Le porte-parole de la justice, lui-même mis en cause dans les assassinats de journalistes et d’intellectuels iraniens notamment dans celui de Pirouz Davani, a révélé publiquement la situation préoccupante de la liberté d'information en Iran, 173e dans le Classement de la liberté de la presse.»
Lire : Reporters sans frontières lance une campagne internationale, intitulée #FightImpunity
Le 16 février 2015, l’hebdomadaire conservateur
9day a été suspendu pour la deuxième fois en moins d'un an par la Commission d’autorisation et de surveillance de la presse, pour insulte indirecte contre l’ayatollah Rouhollah Khomeini et critique contre la politique nucléaire du régime. Ce média est 'un des principaux organes de presse d’un groupe extrémiste au sein du pouvoir iranien, proche du guide suprême Ali Khamenei qui critiquait les politique du gouvernement du conservateur modéré Hassan Rohani. Les articles incriminés visaient Javad Zarif, ministre des Affaires étrangères et chef des négociations sur la question nucléaire entre la République islamique et les pays occidentaux et l’ayatollah Hashemi Rafsanjani, ancien président de la République, l'un des proches du fondateur de la République islamique.
Pour avoir “critiqué” les méthodes de négociations nucléaires du gouvernement, l'hebdomadaire avait déjà été suspendu le 17 mars 2014 pour “insulte et diffamation” et “publication de fausses informations”, en application des articles 6 et 12 du code de la presse. Début mai 2014,
9day avait reçu l'autorisation de publier à nouveau.
Le lendemain, en réaction à la suspension du journal, le directeur de 9day et député de Téhéran, Hamid Rassaïe, a révélé, dans une conférence de presse, que le correspondant du Washington Post en Iran,
Jason Rezaian avait fait des “aveux télévisés”. Selon l’AFP, ce député extrémiste proche des gardiens de la révolution, a déclaré que “les responsables américains ont affirmé que Rezaian était détenu depuis 200 jours sans procès mais si la radio télévision iranienne diffusait ces aveux, et si les Américains écoutaient ses confessions sur ses activités d'espionnage contre notre pays (...) ils comprendront les raisons de sa présence en Iran".
“
Depuis des années, les ressortissants occidentaux, et particulièrement les journalistes, sont à la fois victimes de la paranoïa sécuritaire des dirigeants du régime et instrumentalisés à des fins de négociations diplomatiques, le tout dans le silence complice de la communauté internationale, Ce journaliste, qui n’a commis aucun crime, est victime de la guerre que se livrent les clans au sommet de l’Etat et des tensions entre la communauté internationale et Téhéran”, rappelle Reza Moini.

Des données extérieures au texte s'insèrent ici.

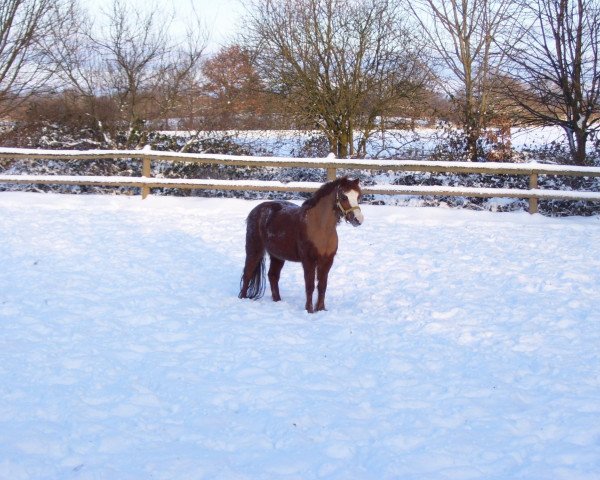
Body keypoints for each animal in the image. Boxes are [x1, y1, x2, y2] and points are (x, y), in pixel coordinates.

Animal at [238, 178, 360, 314]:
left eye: (358, 196)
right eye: (344, 196)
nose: (358, 220)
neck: (320, 227)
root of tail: (256, 210)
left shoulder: (327, 260)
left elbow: (322, 286)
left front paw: (321, 309)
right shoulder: (308, 260)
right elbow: (310, 285)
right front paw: (309, 310)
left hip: (277, 256)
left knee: (273, 276)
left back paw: (278, 300)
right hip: (254, 249)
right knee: (248, 273)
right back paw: (242, 298)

Lire : Le journaliste Jason Rezaian, victime des négociations américano-iraniennes
Le 15 février 2015,
Forozandeh Adibi, directrice du mensuel
Mehrnameh a été condamnée par la 79e chambre du tribunal d'instance de Téhéran à une amende de trois millions de tomans et à deux ans d’interdiction d'activité journalistique. Me Mahmoud Alizadeh-Tabatabaie, l'avocat de la journaliste a déclaré que le journal a été condamné pour la publication d’articles écrits par des groupe “déroutés” (expression utilisée pour les opposants du régime qui sont déviés de la ligne de la révolution) dans plusieurs numéros du mensuel. En effet la directrice avait été condamnée à un an de prison ferme, mais le juge a converti cette peine en amende.
L’Iran est classé 173e sur 180 dans le Classement mondial de la liberté de la presse 2015 de Reporters sans frontières.